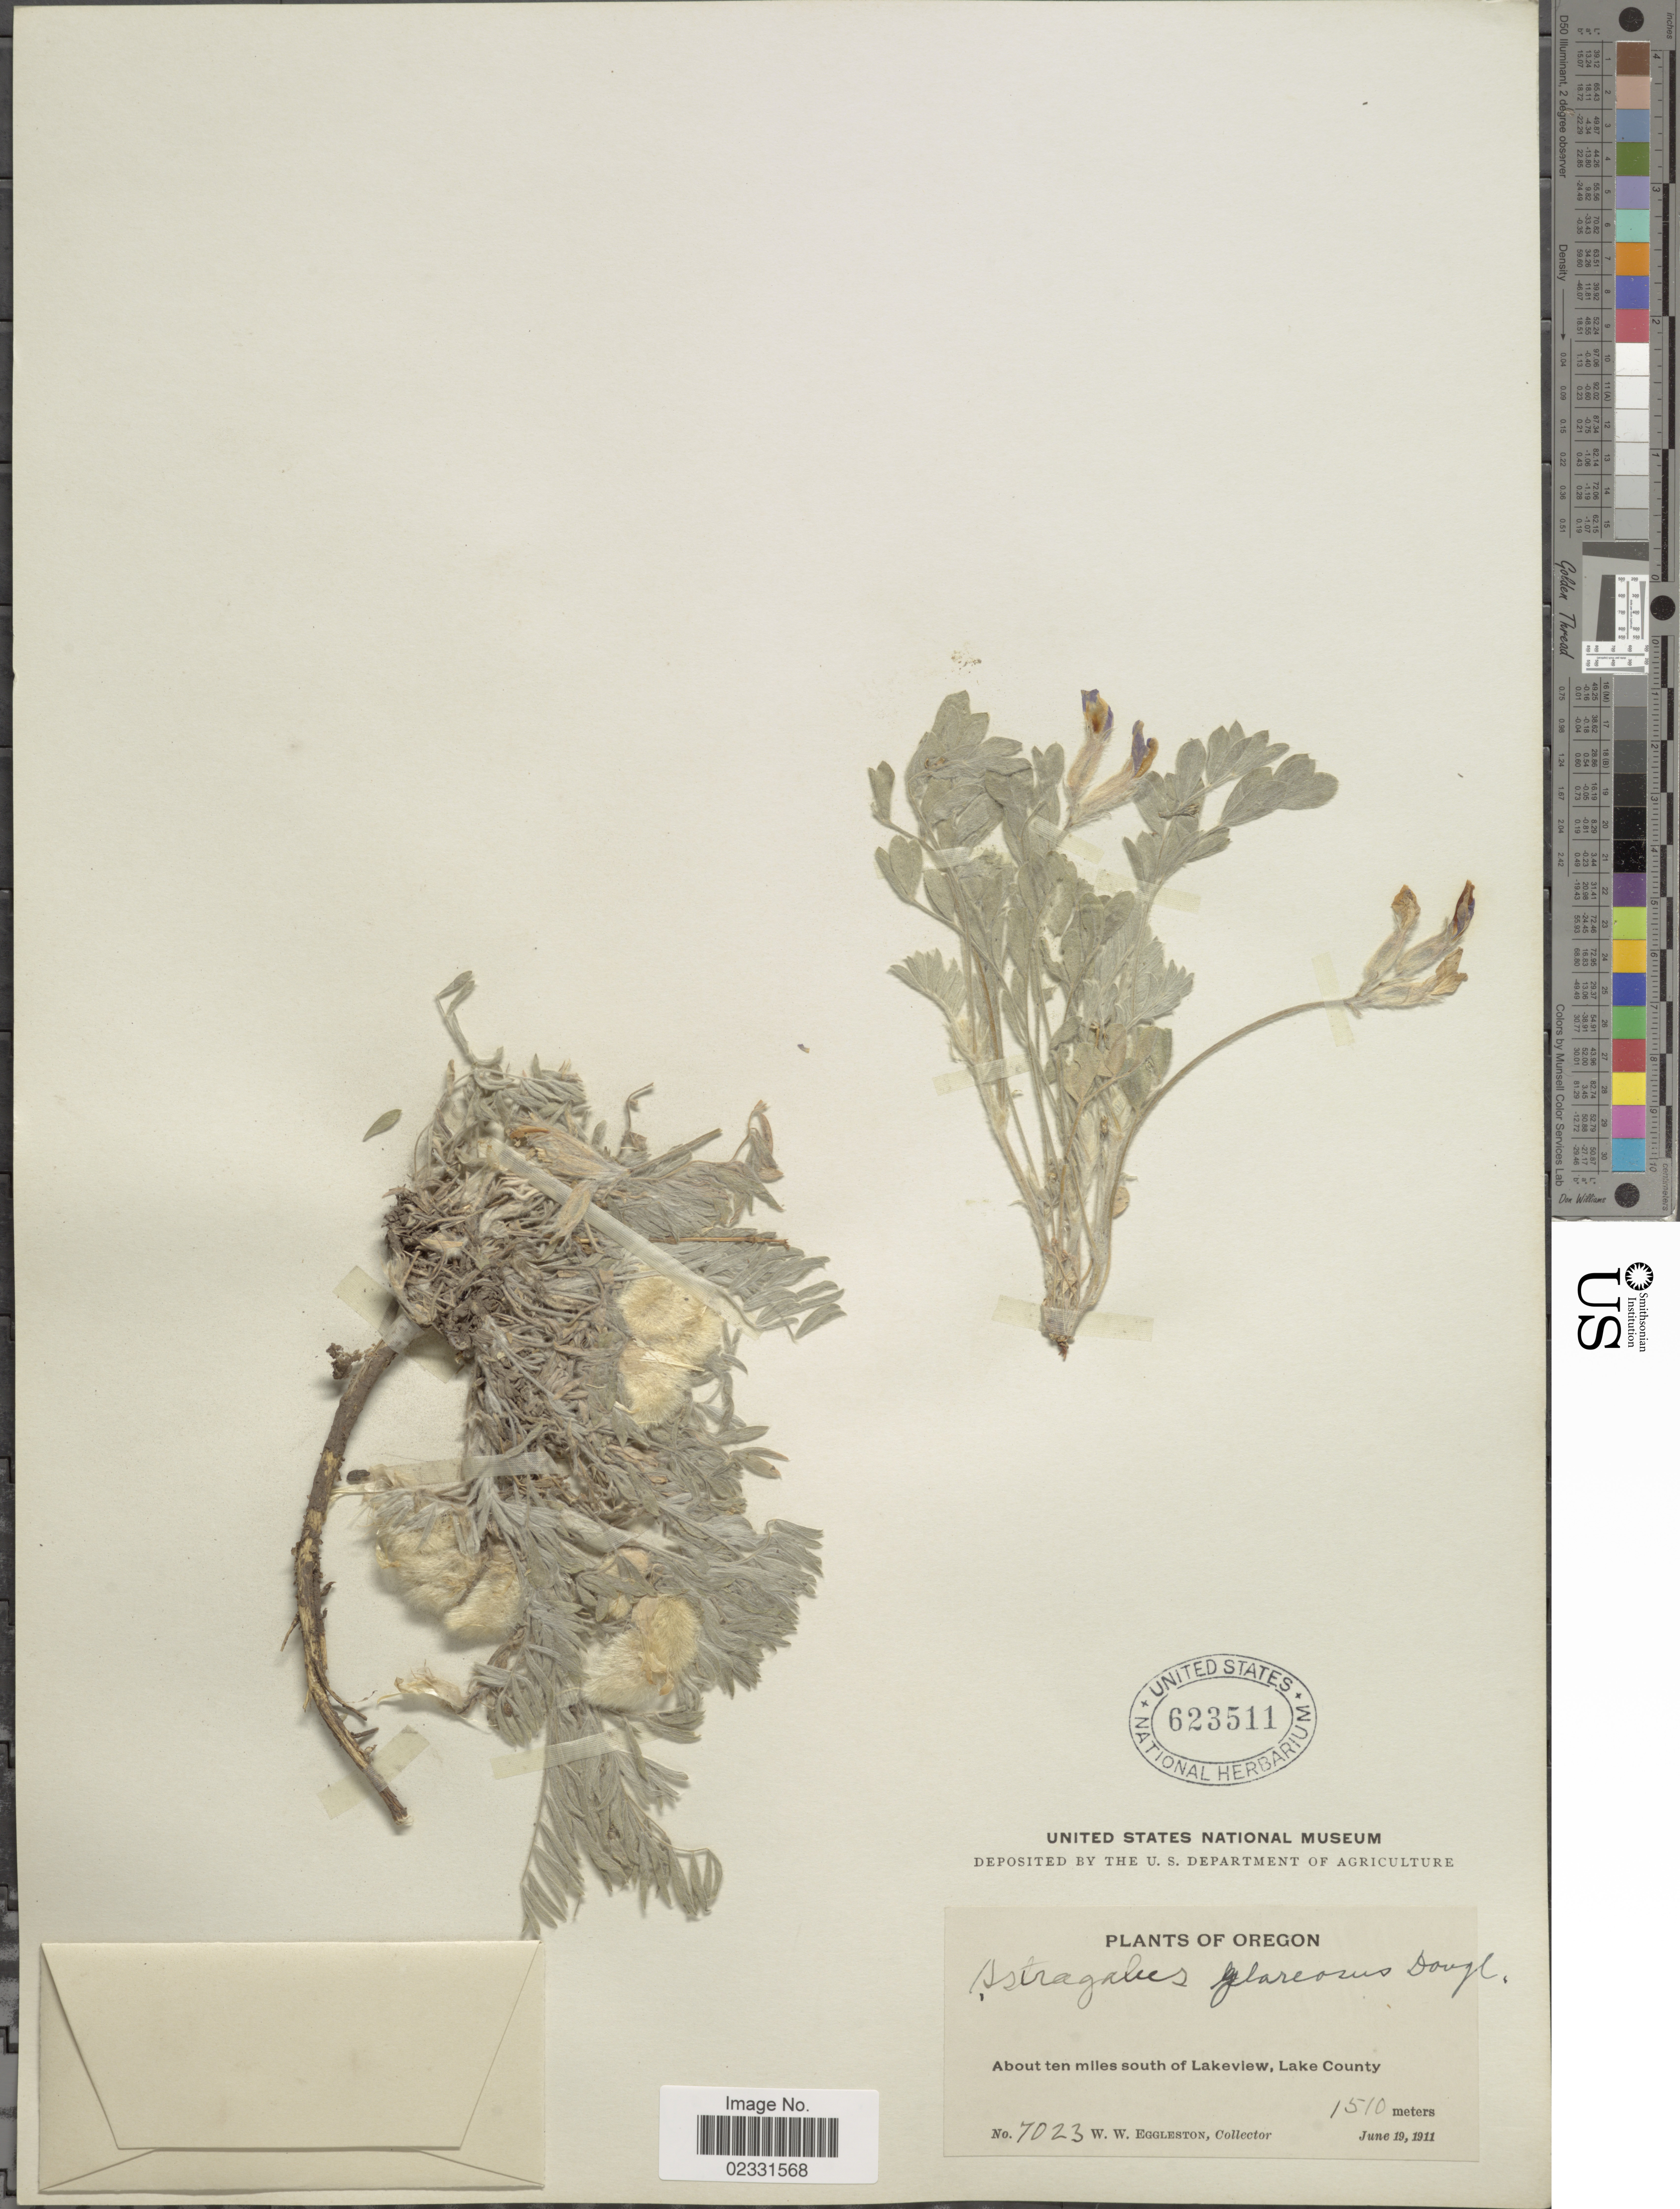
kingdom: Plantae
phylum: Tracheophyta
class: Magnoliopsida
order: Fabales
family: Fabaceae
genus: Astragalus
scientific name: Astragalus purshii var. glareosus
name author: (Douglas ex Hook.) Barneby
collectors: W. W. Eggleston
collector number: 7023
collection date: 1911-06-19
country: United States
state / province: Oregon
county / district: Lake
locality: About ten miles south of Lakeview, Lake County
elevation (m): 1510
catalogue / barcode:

▶ **Given instruction**
Convert every line of the entries above into a numbered list, skipping blank lines and leaving the pictures out.

▶ **Written answer**
1. kingdom: Plantae
2. phylum: Tracheophyta
3. class: Magnoliopsida
4. order: Fabales
5. family: Fabaceae
6. genus: Astragalus
7. scientific name: Astragalus purshii var. glareosus
8. name author: (Douglas ex Hook.) Barneby
9. collectors: W. W. Eggleston
10. collector number: 7023
11. collection date: 1911-06-19
12. country: United States
13. state / province: Oregon
14. county / district: Lake
15. locality: About ten miles south of Lakeview, Lake County
16. elevation (m): 1510
17. catalogue / barcode:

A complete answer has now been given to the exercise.